As part of my drive to collect favorite films and shows on physical media, I’ve been buying lots of compilation sets simply because it’s the cheapest way to get what I want. Instead of buying a single movie, you can often get 10 for less, and that’s what I’ve been doing. An unforeseen side effect is that a lot of the ‘extra’ movies are great.
That’s how I came to own White Nights and let me tell you, this is an incredible film. Even if you aren’t into musicals, you need to watch this because it not only demonstrates modern artistic mediocrity it also speaks lost truths about Communism.
When Hollywood Actually Had Talent
If you watch older films, one of the things that sticks out is that it uses longer, continuous cuts of film. This makes the pacing slow by our current frenetic effects-driven standards, but it allows the actors to deepen their portrayals and creates more fulfilling performances.
This is particularly true in action sequences, especially dancing. Go watch any modern dance film and you’ll see quick cut after quick cut, maybe a closeup of footwork and then a group shot. This is necessary to hide the fact that modern performers can’t dance and their choreography is a bad joke. Watching White Nights was a revelation to just how quickly our civilization has collapsed into artistic mediocrity.
The film opens with an extended modern ballet sequence that may seem bizarre (my kids were totally confused), but don’t bother yourself about its weird symbolism, just watch Mikhail Baryshnikov. The man’s physical strength and control is freakish. He is literally doing super-hero stuff in real time. Again, notice the long, continuous takes and full frame views that show you how the guy isn’t just doing one move and then resting, he’s bouncing around the set in a grueling endurance contest.
The movie is peppered with sequences like that, and Baryshnikov is ably assisted by Gregory Hines. Hines is an accomplished dancer in his own right, but his job is primarily to add dramatic strength.
One of the problems of musicals is finding a plausible way for people to break into song or dance. White Nights does this by showing actual performances and then what appear to be workout sessions. The music itself almost always has a visible source, usually Baryshnikov’s high-end tape deck.

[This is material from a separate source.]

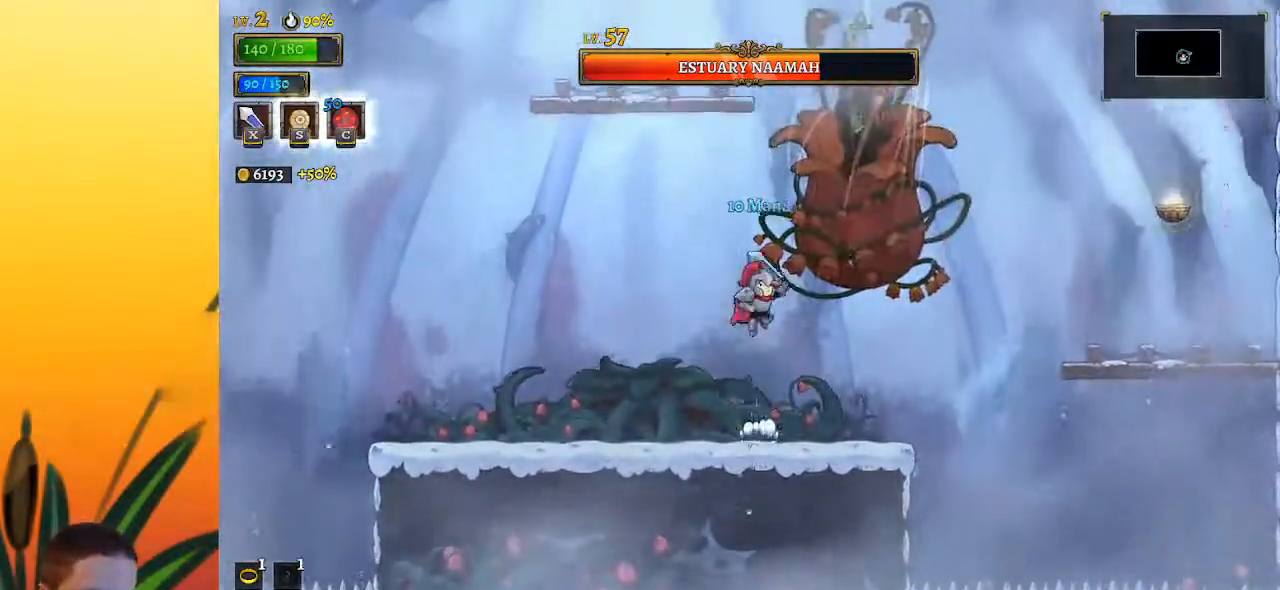
{"keys": ["left"], "events": [[100, "left", "down"], [233, "z", "up"], [283, "left", "up"], [283, "x", "up"], [333, "down", "down"], [467, "down", "up"], [467, "left", "down"]]}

He has great taste in music. While I never saw the movie in the theater I certainly remember the radio play of its music. Again, this was an era when world-class dancers could have films built around them and the music backing them up would dominate the pop charts. It truly belongs to a lost age.
The Ugly Racist History of Communism
The plot of White Nights is quite simple: a Russian defector (Baryshnikov) is on tour with an international dance troupe and his plane has to make an emergency landing at a Soviet military base in Siberia. The film takes its name from the “white nights” of the arctic region where sunlight lasts almost 24 hours a day during the summer months. Upon learning Baryshnikov’s identity, the Soviets plan to have him “re-defect” in order to score a propaganda coup. He disagrees and immediately plans his escape.
The Soviets enlist Hines’ character to stop this. He plays an American who defected to the USSR as a result of his experiences in Vietnam and his belief Soviet propaganda about the anti-racist nature of Communism. This has gone down the memory hole, but a key element of Soviet propaganda was that the United States irredeemably racist and that only Communism could provide true equality. The American Communist Party was very strident in preaching this and while the Soviet Union has collapsed, the race-baiting lives on.
The supreme irony is that Communist regimes are in fact far more racist than anything in the West, and the movie powerfully highlights this. Hines escapes America’s “bigoted society” for what he thinks is a post-racial one and yet how does he end up? Endlessly playing Porgy and Bess and doing minstrel shows for white audiences.
Just as Communist China practices genocides against disfavored groups, the Soviet leadership likewise used mass deportations and planned starvation to crush non-Russian ethnic groups. Hines’ character has married his Russian translator (Isabella Rossellini in her first role), and the couple is treated with open contempt.
Hines thus has to decide if this is how he wants to live his life or if he will join Baryshnikov in an attempt to escape Communism.
The Original Cancel Culture
The core of Communism is the total subordination of the individual to the collective. Everything must flow through the state, especially art. Self-expression is therefore tightly regulated and White Nights does a great job of showing just how artists are constrained by its rules.
There is a deep irony in that many of the biggest supporters of Communism today would be the most adversely effected by its adoption. Cancel culture seems like a great thing when you are doing the canceling, but that can change very quickly. There’s a powerful scene where Hines is driven out to a rock quarry to underline the point that there are other career options than dancing open to him in the Soviet Union. Do what we say or you can break rocks until you die.
Who wouldn’t want to live under that system, right?
The film is not idealistic, and the problems of American culture are front and center. The point is not that freedom is perfect, only that it beats the known alternatives.
That message is what allows White Nights to transcend the musical/dance genre. This is a tense film, full of brooding suspicion and unexpected turns. While I’ve highlighted the dancing and artistic angle, this is truly a Cold War thriller, filled with tension and unexpected turns. Even if you have zero interest in 80s music, the fusion of tap and ballet, it’s a story worth watching.